The latest opinion polls in Scotland show Nationalists leading Labour by around 20 points, with other parties trailing way behind.  If these voting intentions for May’s General Election were realised, the SNP would hold between forty and fifty of Scotland’s 59 Westminster seats. Most of these gains would be at the expense of Labour, giving that party very little chance of an overall majority in the UK. 

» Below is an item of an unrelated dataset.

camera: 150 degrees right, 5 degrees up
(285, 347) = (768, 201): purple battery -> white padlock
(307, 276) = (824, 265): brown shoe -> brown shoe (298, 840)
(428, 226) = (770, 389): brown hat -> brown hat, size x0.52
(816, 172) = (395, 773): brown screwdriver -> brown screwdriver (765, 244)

         The SNP’s share of the UK national vote is less than 4%. But that could enable it to displace the Liberal Democrats as the third largest parliamentary group, and hold the balance of power in the UK. parliament. On the other hand, Nigel Farage’s UK Independence Party could easily poll 15% of votes across the country and win no seats at all. There could hardly be a more striking illustration of the vagaries of a first past the post voting system  The logic, or illogic, of an electoral system that rewards concentrations of support was how the Irish question came to dominate British politics – and rarely in a constructive way – for half a century:  and there is now a possibility that the Scottish question will have similar consequence,

When David Cameron and Alex Salmond agreed the terms of an independence referendum, both believed, from different perspectives, that the vote which took place in September would settle the issue for a generation. It  did nothing of the sort.  Both sides both won and lost:  the no campaign won the vote but lost the campaign, with a traditional 25% – 30% support for independence turning into a 45% electoral outcome:  the yes campaign failed to gain independence, but affirmed the SNP as the dominant political force in Scotland.

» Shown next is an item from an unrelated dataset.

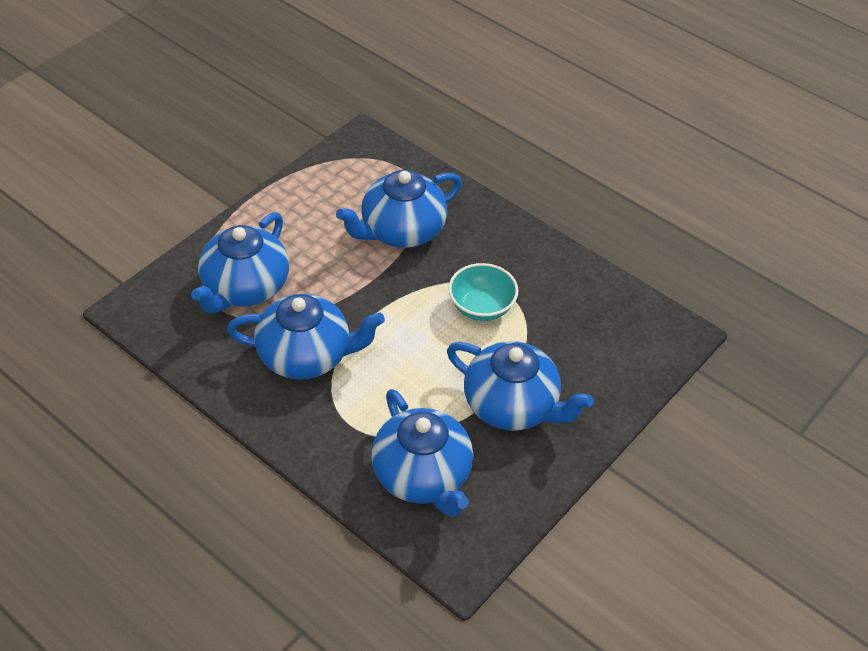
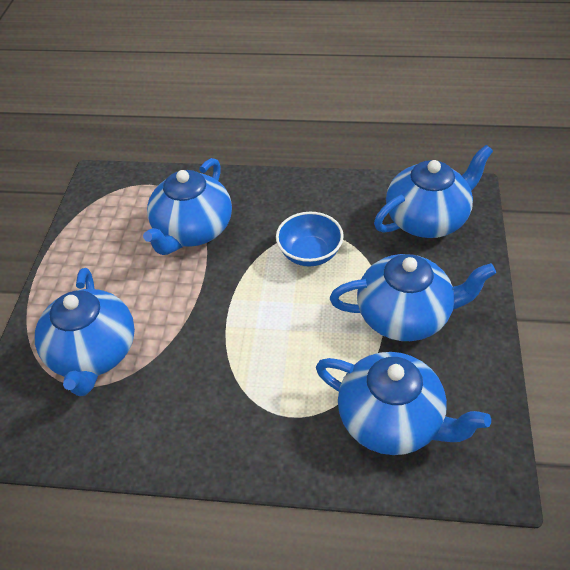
camera: 30 degrees left, 0 degrees up
(306, 355) = (200, 379): blue teapot -> blue teapot (428, 219)
(481, 307) = (310, 254): turquoise bowl -> blue bowl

And anyone who thinks that the Smith Commission proposals on further devolution for Scotland will defuse the remaining issues lives in a political bubble distant from the interests of ordinary voters.  When the pollsters asked Scots what they thought of the Smith recommendations, they encountered the predictable result that people had very little idea which these recommendations were, but thought that whatever they were, they did not go far enough.

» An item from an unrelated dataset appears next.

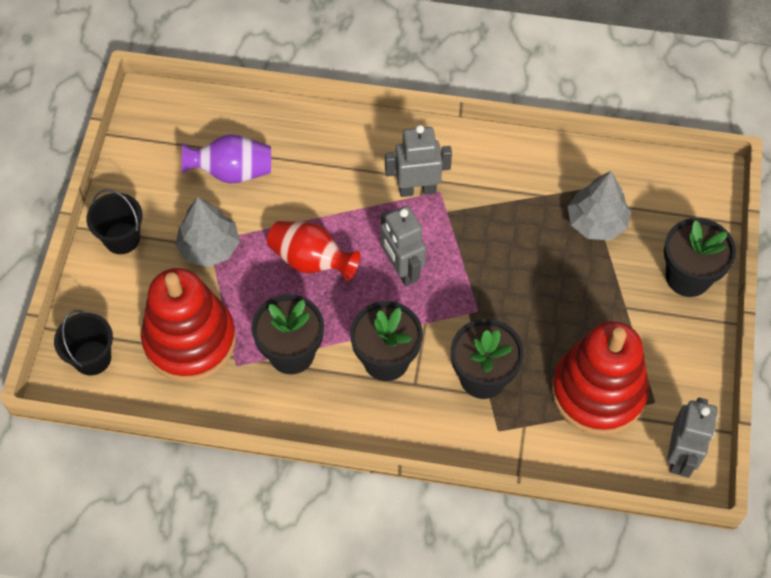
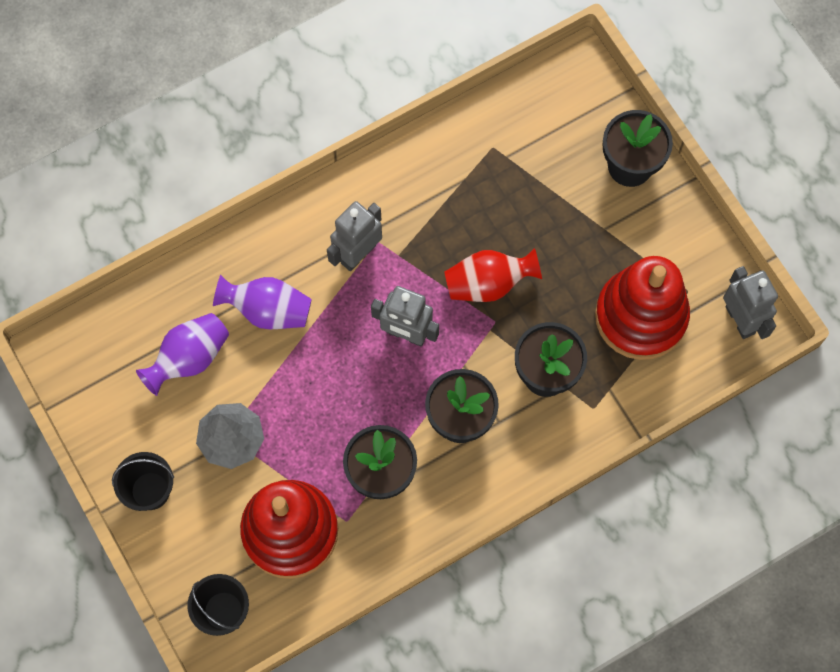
camera: 40 degrees left, 10 degrees up
(311, 260) = (326, 384): red vase -> red vase (488, 283)
(316, 180) = (268, 310): none -> purple vase
(596, 222) = (523, 172): grey tree -> none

Dealing with these proposals is one of the first problems whatever government is in power after May will face.  The essentially intractable ‘West Lothian question’ – the illegitimacy of the authority of the UK Parliament on matters which are of relevance to England alone because relevant powers in Scotland (and perhaps Wales and Northern Ireland) have been devolved to assemblies there – is no longer a minor anomaly of interest to constitutional theorists, but a campaign issue of  ‘English votes for English laws’. It is a matter on which Labour and Conservatives are  unlikely to agree:  now add to the mix a substantial bloc of Scottish nationalist MPs with every incentive to make mischief.

Alex Salmond, having resigned as First Minister in Scotland, plans to return to Westminster as leader of these mischief makers.  He has floated the possibility of a coalition with Labour, but such an outcome is hard to imagine:  such an agreement would probably destroy any chance of Labour’s own recovery in Scotland. And which cabinet posts could be given to Scottish Nationalist members ?  Only UK wide functions, and while a Scottish Nationalist Minister for Pensions is possible  a tartan waving Foreign or Defence Secretary is another matter.

       Tacit SNP support for a minority Labour government is more likely.  But consider  the potential for resentment in England against a Labour government sustained in office only by Scottish support, especially when that government becomes unpopular,  And it is more likely to be UKIP than the Conservative Party which benefit from that resentment.

Within Scotland itself, the new leaders of the main parties – SNP First Minister Nicola Sturgeon and Labour’s Jim Murphy – are vying with each other to proclaim their commitment to social justice.  Admirable though this sentiment is, what it means in practice is  less clear:  No one can doubt the seriousness of deprivation in some depressed areas of Scotland, and this has been one of the factors behind the strength of the independence movement.  But the persistence of the problem is not the result of lack of will; it will remain easier to put blame on insufficient powers and  cash than to identify solutions.

Two weeks of September panic,  in which Westminster politicians  revealed themselves as alien figures in the streets of Glasgow, followed by a narrow defeat for the independence campaign, represented about as bad a result as could have been imagined.  British politics will live with the consequences for some time.